(Supplied records)

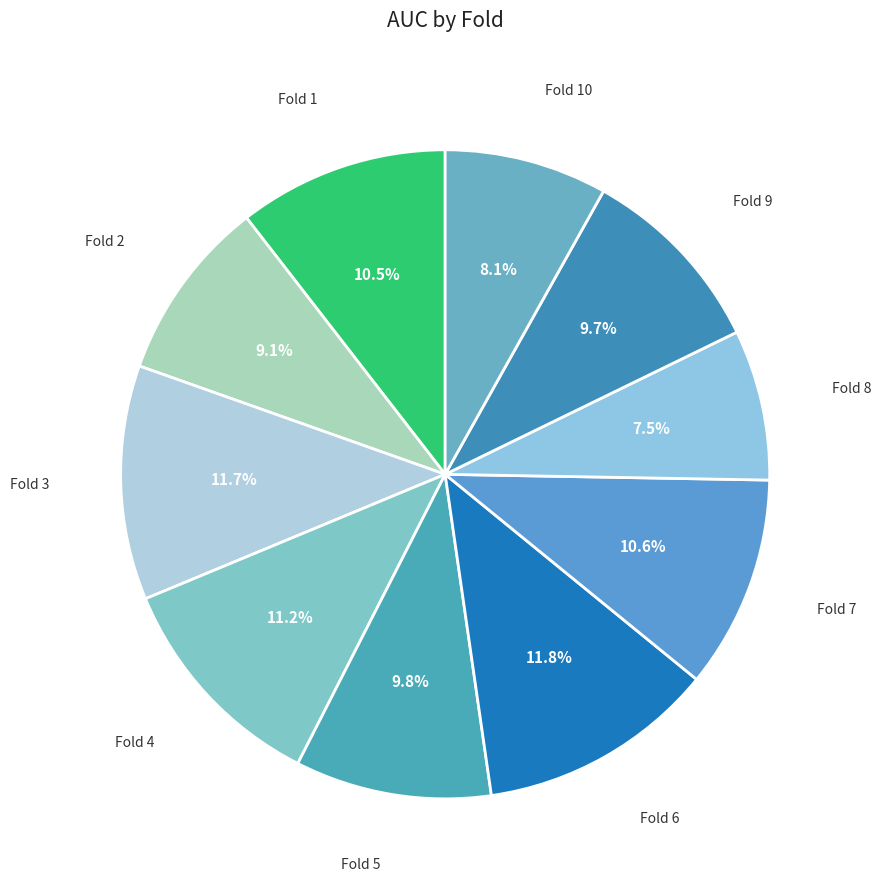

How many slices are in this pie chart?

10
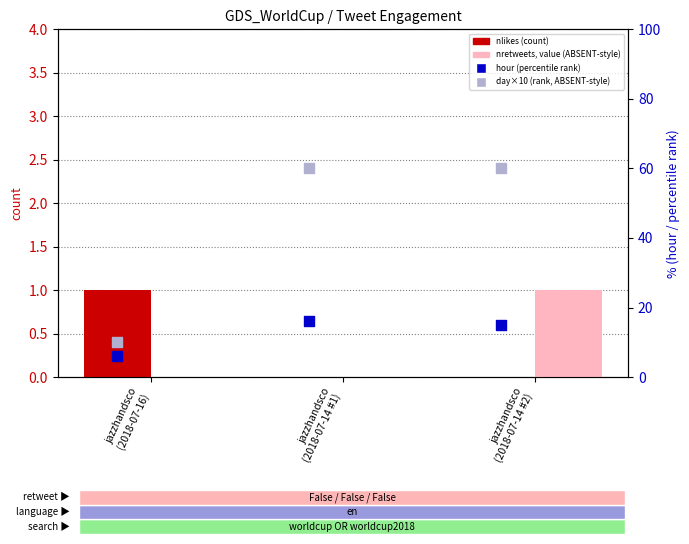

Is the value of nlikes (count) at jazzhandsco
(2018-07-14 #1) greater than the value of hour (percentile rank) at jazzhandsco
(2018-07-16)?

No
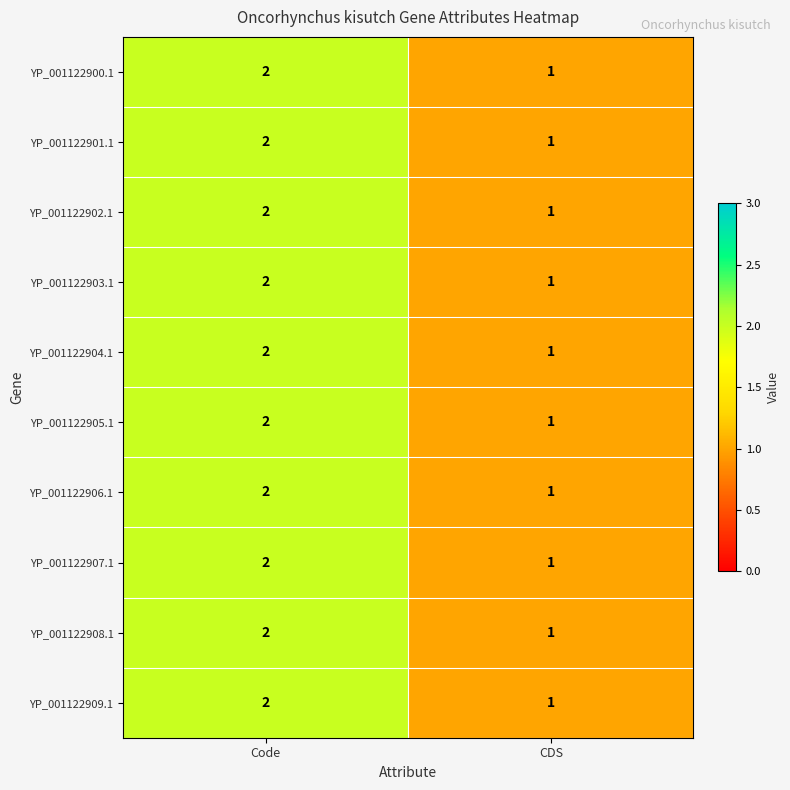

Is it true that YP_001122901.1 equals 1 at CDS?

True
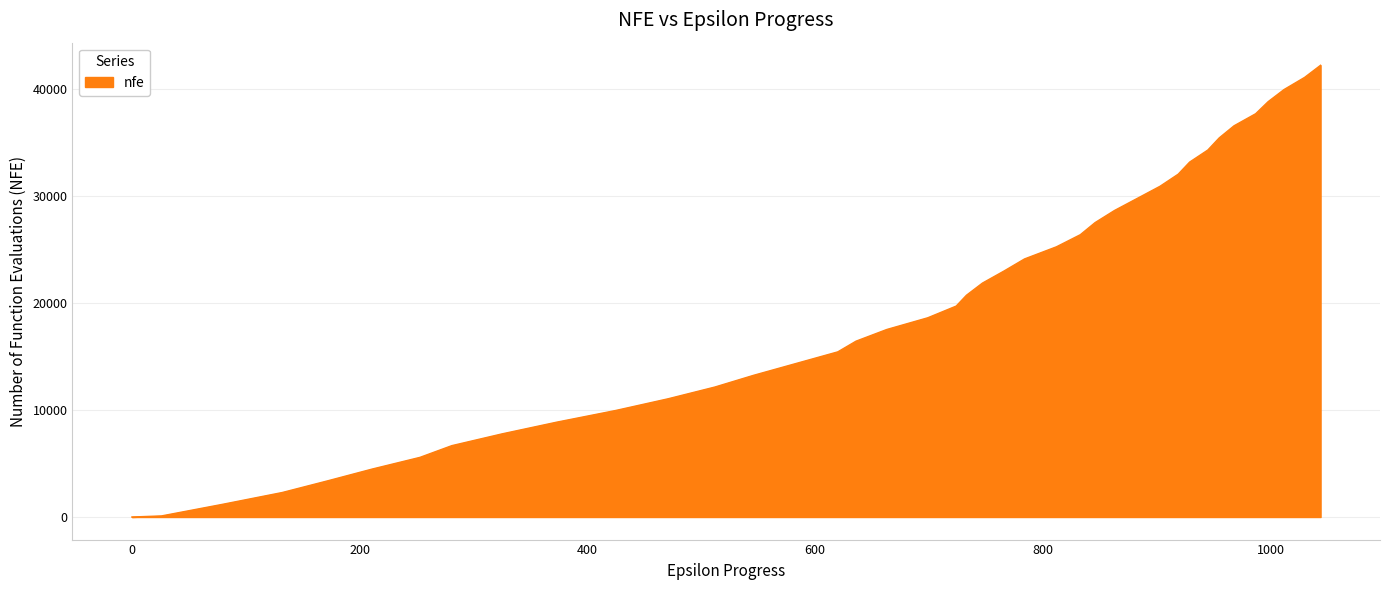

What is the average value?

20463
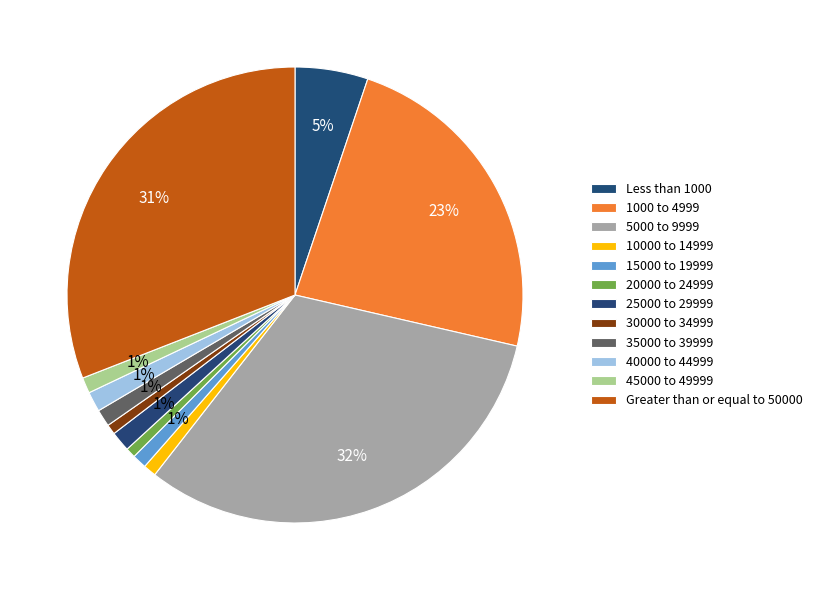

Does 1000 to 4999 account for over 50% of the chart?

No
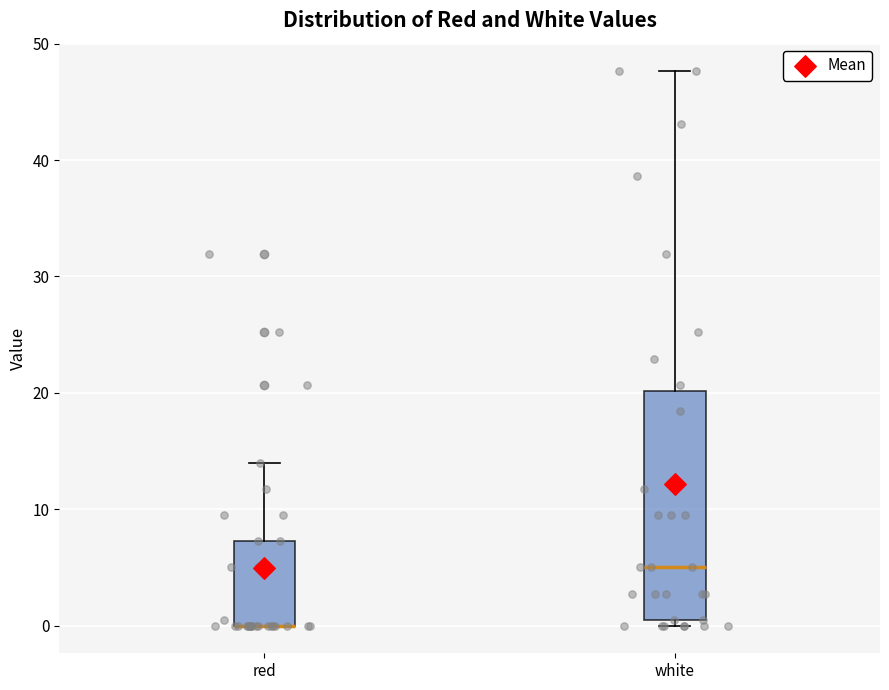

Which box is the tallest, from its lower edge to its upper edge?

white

(End Supplied records)
(Supplied records)

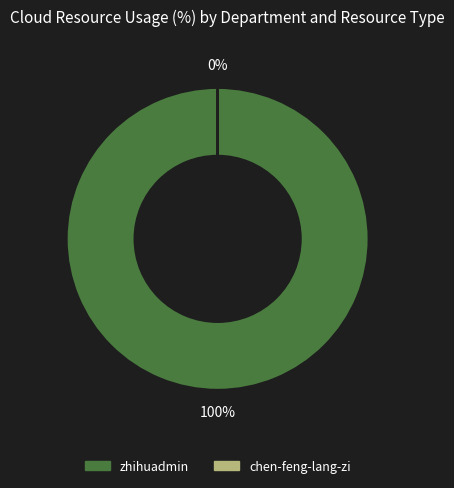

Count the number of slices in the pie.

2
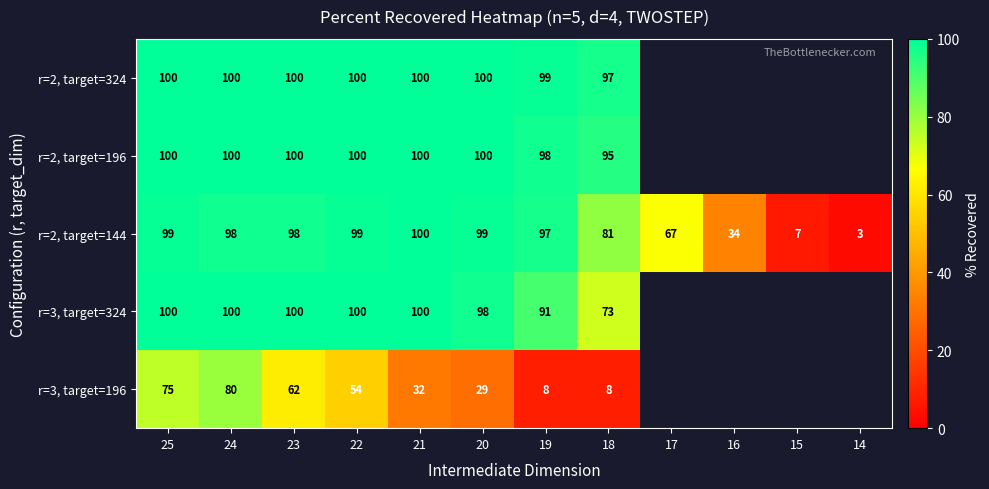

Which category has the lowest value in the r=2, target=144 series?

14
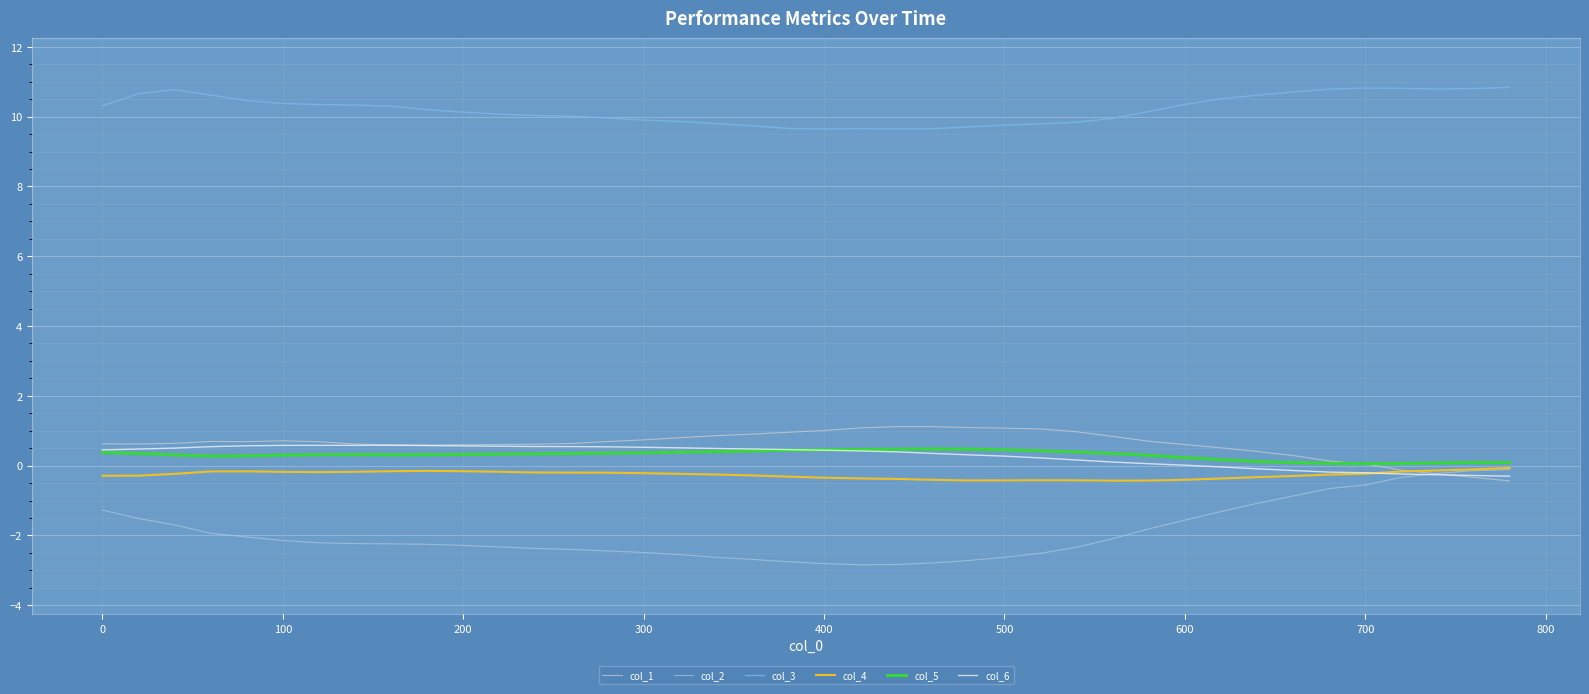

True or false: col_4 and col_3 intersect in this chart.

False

(End Supplied records)
(Supplied records)

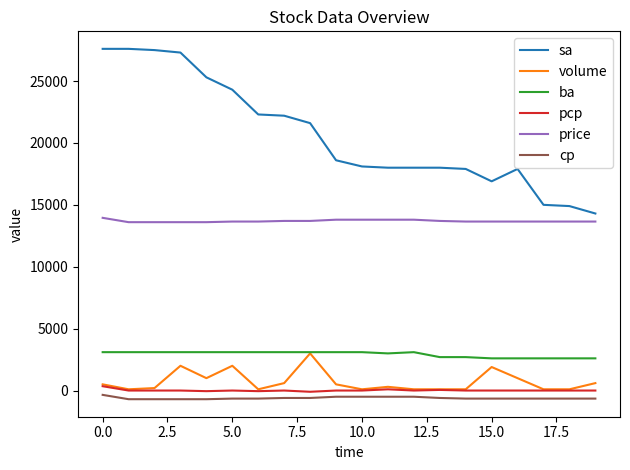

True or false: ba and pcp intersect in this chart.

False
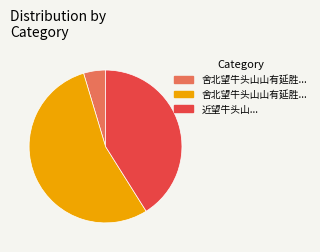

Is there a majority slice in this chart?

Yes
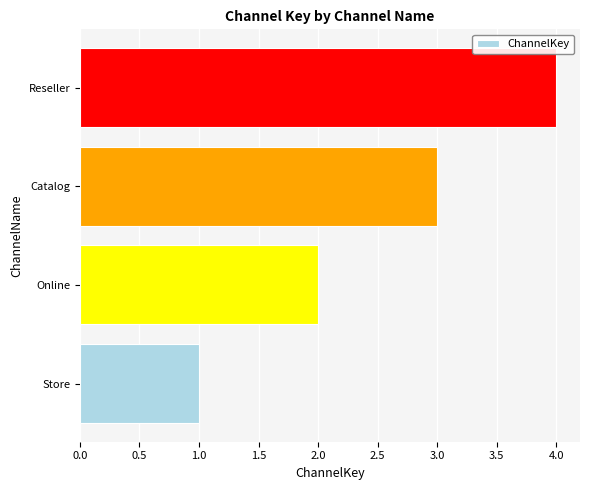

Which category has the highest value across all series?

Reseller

(End Supplied records)

### Problem to work on
Write out again, word for word, the lines starting at the one that has "How many slices are in this pie chart?" and stopping after the one that has "Which box is". Leave the pictures out.

### Task result
How many slices are in this pie chart?

10

Is the value of nlikes (count) at jazzhandsco
(2018-07-14 #1) greater than the value of hour (percentile rank) at jazzhandsco
(2018-07-16)?

No

Is it true that YP_001122901.1 equals 1 at CDS?

True

What is the average value?

20463

Does 1000 to 4999 account for over 50% of the chart?

No

Which box is the tallest, from its lower edge to its upper edge?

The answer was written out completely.